Willem de Bruijn says timestamping, via SO_TIMESTAMPING, is key to debugging network stack latency. Instead of gut-feel finger pointing between network and kernel tribes we can just get down to the facts of where the latency really is. SO_TIMESTAMPING can isolate transmission, reception and even scheduling sources. Capturing connection state along with timestamps further enables root cause discovery, such as TCP receive window size. Capturing timestamps at more points, such as traffic shaping and NIC hardware, expands visibility to tough issues like incast. SO_TIMESTAMPING has seen iterative development to enable fleetwide RPC monitoring at Google. They presented details of this infra called "Fathom" at SIGCOMM 2023[1]. In this talk Willem will start us beyond where that SIGCOMM paper ends. He will take a deep dive on the Linux kernel infrastructure that makes fleetwide continuous latency analysis and attribution possible.
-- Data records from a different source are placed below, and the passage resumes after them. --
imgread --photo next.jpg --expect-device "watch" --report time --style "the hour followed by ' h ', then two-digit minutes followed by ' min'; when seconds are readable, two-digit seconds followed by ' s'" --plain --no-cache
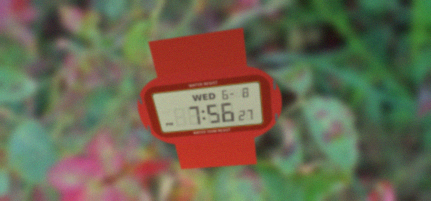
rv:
7 h 56 min 27 s
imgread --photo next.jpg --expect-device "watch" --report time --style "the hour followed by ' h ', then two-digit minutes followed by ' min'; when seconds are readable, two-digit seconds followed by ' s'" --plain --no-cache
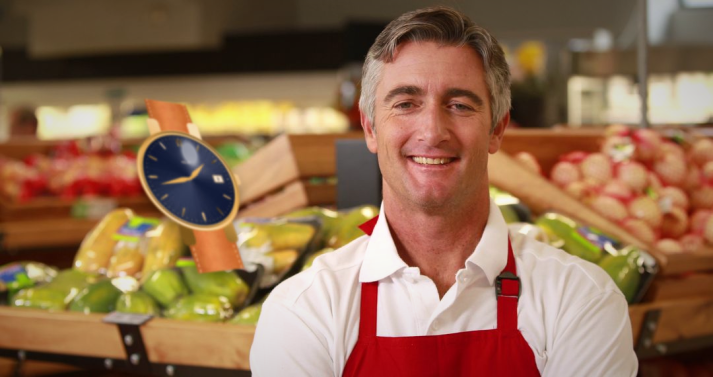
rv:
1 h 43 min
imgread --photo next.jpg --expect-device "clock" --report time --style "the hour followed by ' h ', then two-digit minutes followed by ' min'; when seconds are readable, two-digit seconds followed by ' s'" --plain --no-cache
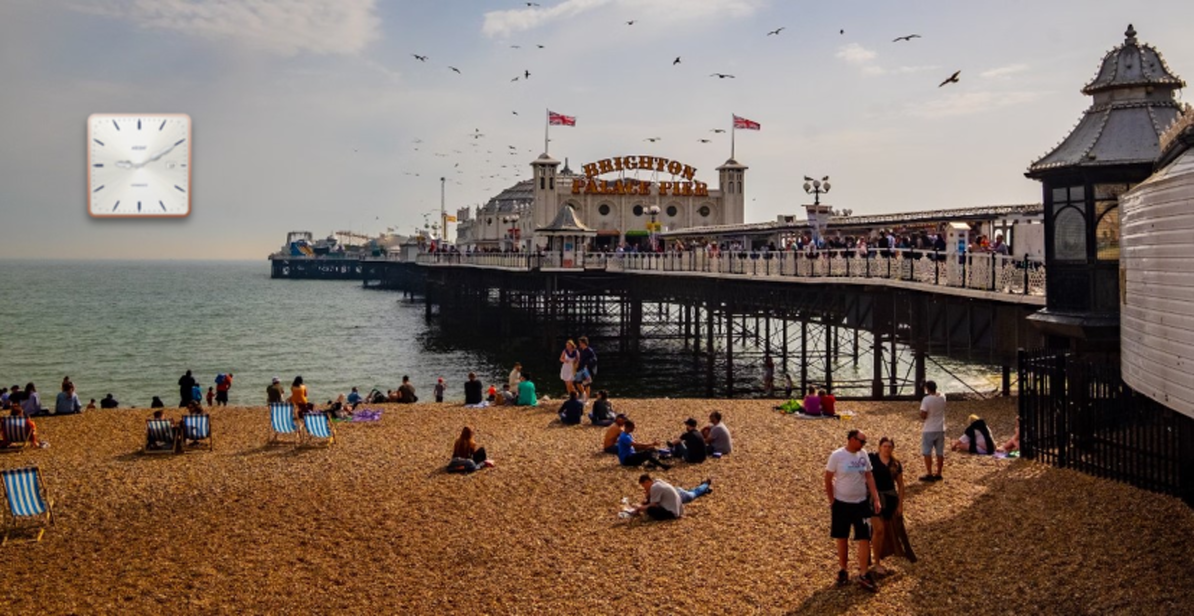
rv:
9 h 10 min
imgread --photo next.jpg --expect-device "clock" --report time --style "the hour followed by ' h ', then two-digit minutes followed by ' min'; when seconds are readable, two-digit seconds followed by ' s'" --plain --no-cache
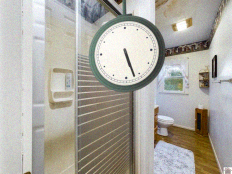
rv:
5 h 27 min
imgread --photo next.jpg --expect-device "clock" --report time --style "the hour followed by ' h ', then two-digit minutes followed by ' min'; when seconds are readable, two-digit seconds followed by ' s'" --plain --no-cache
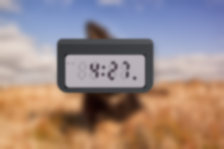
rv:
4 h 27 min
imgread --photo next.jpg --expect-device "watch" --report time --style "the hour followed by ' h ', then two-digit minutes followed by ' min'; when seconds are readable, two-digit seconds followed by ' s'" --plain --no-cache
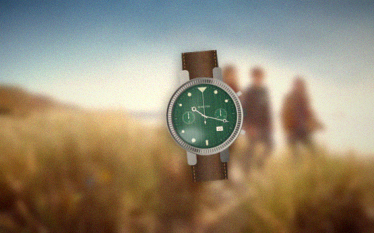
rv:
10 h 18 min
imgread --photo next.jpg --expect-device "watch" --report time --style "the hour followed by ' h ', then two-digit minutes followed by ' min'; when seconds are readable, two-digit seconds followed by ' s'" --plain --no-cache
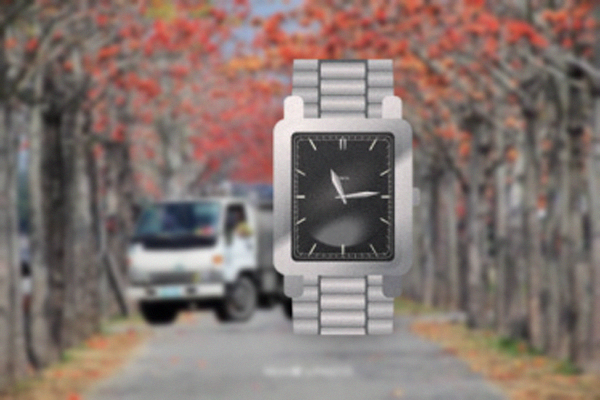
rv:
11 h 14 min
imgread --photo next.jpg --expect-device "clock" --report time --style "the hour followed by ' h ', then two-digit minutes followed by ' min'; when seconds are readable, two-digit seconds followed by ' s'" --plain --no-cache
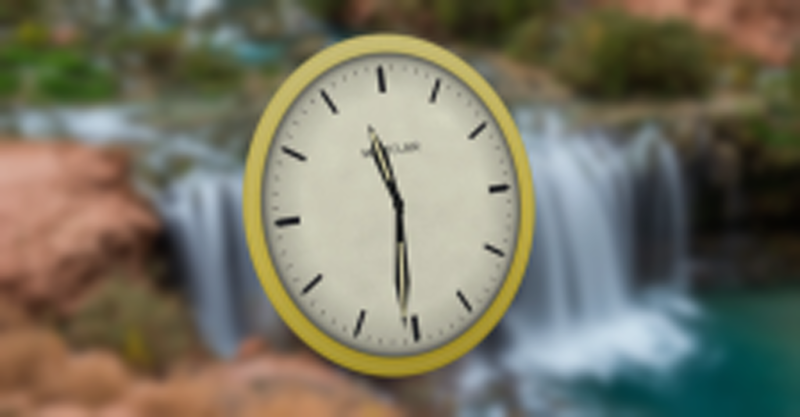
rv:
11 h 31 min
API extensions include covering TCP bytestreams, capturing transport protocol state along with events (OPT_STAT), and supporting selective sampling (OPT_CMSG). The talk reviews the core SO_TIMESTAMPING API, discusses non-obvious extensions (MSG_EOR, SO_RCVLOWAT), summarizes gotchas from the field (OPT_ID_TCP), and explains how all this combines to enable robust continuous RPC monitoring. It touches on clock synchronization and precision. Finally, it compares this UAPI to dynamic tracing with uprobes, kprobes, tracepoints and BPF.
Should be fun, cant wait to attend this talk!
[1] search for "fathom" at https://conferences.sigcomm.org/sigcomm/2023/program.html
cheers, jamal